■ Text block
# Help me with Recommendations!



## Erina442 (2 mo ago)

Hey all,

I am a newfound enjoyer of Opera and I’m hoping for recommendations on where to start. I’m a lover of a small selection of musical theatre, especially Les Miserables, and was recently exposed to Diana Damrau. I began listening to her music available on Apple music and YouTube, and wow, she may be the most talented singer I’ve ever heard.

Starting from the point I’m at now, does anyone have any recommendations for me for singers to listen to, or operas to watch (and where I could find them in decent quality)?

Thank you so much for any recommendations!


----------



## Seattleoperafan (Mar 24, 2013)

Do you want to listen or watch? She was a fine singer early in her career. I will make you a playlist you might enjoy.


----------



## Seattleoperafan (Mar 24, 2013)

■ Material supplied
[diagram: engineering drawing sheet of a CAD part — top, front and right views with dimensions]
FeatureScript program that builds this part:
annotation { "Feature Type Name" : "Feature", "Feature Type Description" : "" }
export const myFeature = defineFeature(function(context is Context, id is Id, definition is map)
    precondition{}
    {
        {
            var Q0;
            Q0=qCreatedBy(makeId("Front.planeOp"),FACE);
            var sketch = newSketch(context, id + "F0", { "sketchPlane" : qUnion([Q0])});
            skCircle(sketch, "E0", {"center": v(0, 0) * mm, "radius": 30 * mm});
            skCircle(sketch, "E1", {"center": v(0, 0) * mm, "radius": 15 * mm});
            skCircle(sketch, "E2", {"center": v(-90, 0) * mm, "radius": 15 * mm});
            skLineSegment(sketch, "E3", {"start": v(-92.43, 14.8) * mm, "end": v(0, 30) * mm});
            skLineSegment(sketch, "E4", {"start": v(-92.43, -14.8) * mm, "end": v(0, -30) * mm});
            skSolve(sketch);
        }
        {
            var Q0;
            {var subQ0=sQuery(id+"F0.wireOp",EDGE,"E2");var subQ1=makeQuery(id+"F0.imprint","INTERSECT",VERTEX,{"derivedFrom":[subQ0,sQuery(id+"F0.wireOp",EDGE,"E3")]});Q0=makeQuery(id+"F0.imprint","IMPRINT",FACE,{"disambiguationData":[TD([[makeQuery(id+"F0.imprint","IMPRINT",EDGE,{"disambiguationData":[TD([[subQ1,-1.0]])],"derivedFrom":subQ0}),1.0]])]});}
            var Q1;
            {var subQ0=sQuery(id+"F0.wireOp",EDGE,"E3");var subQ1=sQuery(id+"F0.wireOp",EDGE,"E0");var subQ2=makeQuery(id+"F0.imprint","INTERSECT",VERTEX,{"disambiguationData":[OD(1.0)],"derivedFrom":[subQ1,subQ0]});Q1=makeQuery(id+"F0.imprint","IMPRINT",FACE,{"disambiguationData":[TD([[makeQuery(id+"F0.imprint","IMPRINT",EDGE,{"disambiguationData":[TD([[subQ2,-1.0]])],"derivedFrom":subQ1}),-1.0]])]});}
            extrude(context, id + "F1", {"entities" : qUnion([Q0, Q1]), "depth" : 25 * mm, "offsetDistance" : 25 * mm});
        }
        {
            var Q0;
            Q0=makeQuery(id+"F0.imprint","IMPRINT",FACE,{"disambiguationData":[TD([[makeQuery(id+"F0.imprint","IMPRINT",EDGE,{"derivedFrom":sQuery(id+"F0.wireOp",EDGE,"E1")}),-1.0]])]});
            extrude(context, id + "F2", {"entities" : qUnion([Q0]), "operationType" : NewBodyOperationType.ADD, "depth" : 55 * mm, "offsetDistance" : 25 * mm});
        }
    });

■ Given problem
Continue the opera recommendations thread from the point where it stops. The rows play no part in the tasks.

■ Result
https://www.youtube.com/playlist?list=PL_SCWeemtYi0pkF7PaVwM0DC1ZFyp0UfE I made a playlist for you with both recent singers and great singers of the past in a variety of musical styles. I do the contests here where you can learn a lot. I can make more playlists if you like this. I also have introductions to a lot of the great singers on Youtube including some here in this playlist which I could send you. Many people here are much more knowledgeable than me and I learn a lot from them. The general consensus is most of the great opera singers are dead or almost dead but there still are some very enjoyable singers today, with some very very good Handel, Mozart and Rossini particularly. The ones from the past tend to have more unique sounding voices many find.


----------



## nina foresti (Mar 11, 2014)

When asked this question I usually start the ball rolling by suggesting operas that newbies are likely to enjoy and grasp quickly.
La Boheme/Tosca/Carmen/Madama Butterfly/Pagliacci
As for sopranos of today who are similar to Damrau, you will like Sondra Radvanovsky, Lisa Oropesa, Anna Netrebko, Angela Gheorghiu, Sonya Yoncheva, Nadine Sierra

Others will have plenty more to say but it's a decent start. Enjoy this delcious art medium.


----------



## Seattleoperafan (Mar 24, 2013)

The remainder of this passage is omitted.